Scalability provides us one other variable to think about
The packaging roadmap set forth throughout Intel’s Structure Day 2020 plotted every expertise by interconnect density (the variety of microbumps per sq. millimeter) and energy effectivity (pJ of vitality expended per bit of knowledge transferred). Past Foveros, Intel is pursing die-on-wafer hybrid bonding to push each metrics even additional. It expects to attain greater than 10,000 bumps/mm² and fewer than zero.05 pJ/bit.

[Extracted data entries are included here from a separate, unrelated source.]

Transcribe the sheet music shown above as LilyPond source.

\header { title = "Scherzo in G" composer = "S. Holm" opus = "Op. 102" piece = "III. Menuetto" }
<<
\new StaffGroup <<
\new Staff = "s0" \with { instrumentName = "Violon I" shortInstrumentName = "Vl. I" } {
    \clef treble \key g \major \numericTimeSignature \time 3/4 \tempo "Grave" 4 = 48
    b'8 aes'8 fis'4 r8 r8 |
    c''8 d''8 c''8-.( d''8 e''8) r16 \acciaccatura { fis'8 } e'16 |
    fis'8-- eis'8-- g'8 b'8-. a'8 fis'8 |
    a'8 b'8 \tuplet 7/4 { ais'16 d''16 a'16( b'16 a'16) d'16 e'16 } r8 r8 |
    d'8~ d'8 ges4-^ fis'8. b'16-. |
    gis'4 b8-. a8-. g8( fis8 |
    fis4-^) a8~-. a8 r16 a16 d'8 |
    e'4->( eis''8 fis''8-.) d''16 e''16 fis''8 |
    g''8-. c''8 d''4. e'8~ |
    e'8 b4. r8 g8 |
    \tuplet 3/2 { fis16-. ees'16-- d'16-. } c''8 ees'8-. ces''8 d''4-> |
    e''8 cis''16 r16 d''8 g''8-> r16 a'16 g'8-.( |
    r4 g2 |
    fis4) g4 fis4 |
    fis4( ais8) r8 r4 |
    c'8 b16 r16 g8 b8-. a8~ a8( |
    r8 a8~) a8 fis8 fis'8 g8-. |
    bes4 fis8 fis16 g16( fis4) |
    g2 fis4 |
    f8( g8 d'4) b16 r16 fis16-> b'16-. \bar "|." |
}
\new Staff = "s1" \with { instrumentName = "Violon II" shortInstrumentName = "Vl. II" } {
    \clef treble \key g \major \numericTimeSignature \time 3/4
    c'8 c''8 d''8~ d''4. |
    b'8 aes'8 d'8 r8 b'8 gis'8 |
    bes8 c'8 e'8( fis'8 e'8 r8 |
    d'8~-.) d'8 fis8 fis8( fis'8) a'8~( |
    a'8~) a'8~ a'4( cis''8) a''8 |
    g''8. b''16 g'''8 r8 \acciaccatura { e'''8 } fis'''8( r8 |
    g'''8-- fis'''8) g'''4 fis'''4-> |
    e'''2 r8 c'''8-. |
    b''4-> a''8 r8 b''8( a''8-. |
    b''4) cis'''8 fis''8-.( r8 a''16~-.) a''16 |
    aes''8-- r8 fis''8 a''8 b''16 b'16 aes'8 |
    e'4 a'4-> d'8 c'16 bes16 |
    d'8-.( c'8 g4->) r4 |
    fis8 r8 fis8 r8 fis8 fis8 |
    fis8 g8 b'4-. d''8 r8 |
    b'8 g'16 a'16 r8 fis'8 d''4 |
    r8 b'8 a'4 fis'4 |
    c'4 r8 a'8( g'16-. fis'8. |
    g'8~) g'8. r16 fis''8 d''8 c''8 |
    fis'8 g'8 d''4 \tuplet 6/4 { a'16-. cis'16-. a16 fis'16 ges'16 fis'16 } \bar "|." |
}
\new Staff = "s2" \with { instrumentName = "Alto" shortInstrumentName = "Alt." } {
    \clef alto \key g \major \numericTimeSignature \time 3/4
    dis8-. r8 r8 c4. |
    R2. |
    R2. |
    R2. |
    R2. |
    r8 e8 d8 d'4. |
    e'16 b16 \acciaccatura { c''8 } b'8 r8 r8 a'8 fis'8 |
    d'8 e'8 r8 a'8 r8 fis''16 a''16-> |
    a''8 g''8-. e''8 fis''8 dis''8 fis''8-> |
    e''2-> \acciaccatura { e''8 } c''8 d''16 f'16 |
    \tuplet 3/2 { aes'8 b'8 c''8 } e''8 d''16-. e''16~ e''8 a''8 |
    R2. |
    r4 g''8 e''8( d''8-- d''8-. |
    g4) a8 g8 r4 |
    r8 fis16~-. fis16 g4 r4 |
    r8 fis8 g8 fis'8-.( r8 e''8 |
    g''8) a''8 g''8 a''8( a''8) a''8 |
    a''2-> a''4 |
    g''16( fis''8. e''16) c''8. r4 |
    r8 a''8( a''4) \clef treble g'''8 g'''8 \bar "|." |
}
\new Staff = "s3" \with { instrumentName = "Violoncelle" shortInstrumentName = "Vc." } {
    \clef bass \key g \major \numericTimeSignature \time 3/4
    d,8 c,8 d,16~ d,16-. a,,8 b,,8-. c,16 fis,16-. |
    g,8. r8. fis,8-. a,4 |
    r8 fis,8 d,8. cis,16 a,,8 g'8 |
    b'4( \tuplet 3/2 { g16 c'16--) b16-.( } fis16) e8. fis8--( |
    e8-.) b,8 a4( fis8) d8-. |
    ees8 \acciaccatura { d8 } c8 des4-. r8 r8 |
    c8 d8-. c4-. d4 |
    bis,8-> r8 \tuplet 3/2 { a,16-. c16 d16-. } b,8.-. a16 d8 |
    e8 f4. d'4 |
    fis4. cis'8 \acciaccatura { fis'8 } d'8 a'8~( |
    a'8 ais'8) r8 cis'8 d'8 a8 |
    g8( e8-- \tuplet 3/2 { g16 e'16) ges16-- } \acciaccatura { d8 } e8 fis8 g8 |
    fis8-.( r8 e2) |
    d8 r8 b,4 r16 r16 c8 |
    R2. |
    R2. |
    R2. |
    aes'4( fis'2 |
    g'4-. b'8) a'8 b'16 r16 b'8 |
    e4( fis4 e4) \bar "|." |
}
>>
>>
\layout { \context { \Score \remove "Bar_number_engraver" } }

However superior packaging applied sciences can provide utility past larger bandwidth and decrease energy. A mixture of EMIB and Foveros — dubbed Co-EMIB — guarantees scaling alternatives past both method by itself. There aren’t any real-world examples of Co-EMIB but. Nonetheless, you possibly can think about massive natural packages with embedded bridges connecting Fovoros stacks that mix accelerators and reminiscence for high-performance computing.
Intel’s Omni-Directional Interface (ODI) provides much more flexibility by linking chiplets subsequent to one another, connecting chiplets stacked vertically, and offering energy to the highest die in a stack immediately by way of copper pillars. These pillars are bigger than the TSVs that run by way of the bottom die in a Foveros stack, minimizing resistance and enhancing energy supply. The liberty to attach dies in any course and stack bigger tiles on prime of smaller ones provides Intel much-needed flexibility in structure. It definitely appears like a promising expertise for constructing on Foveros’ capabilities.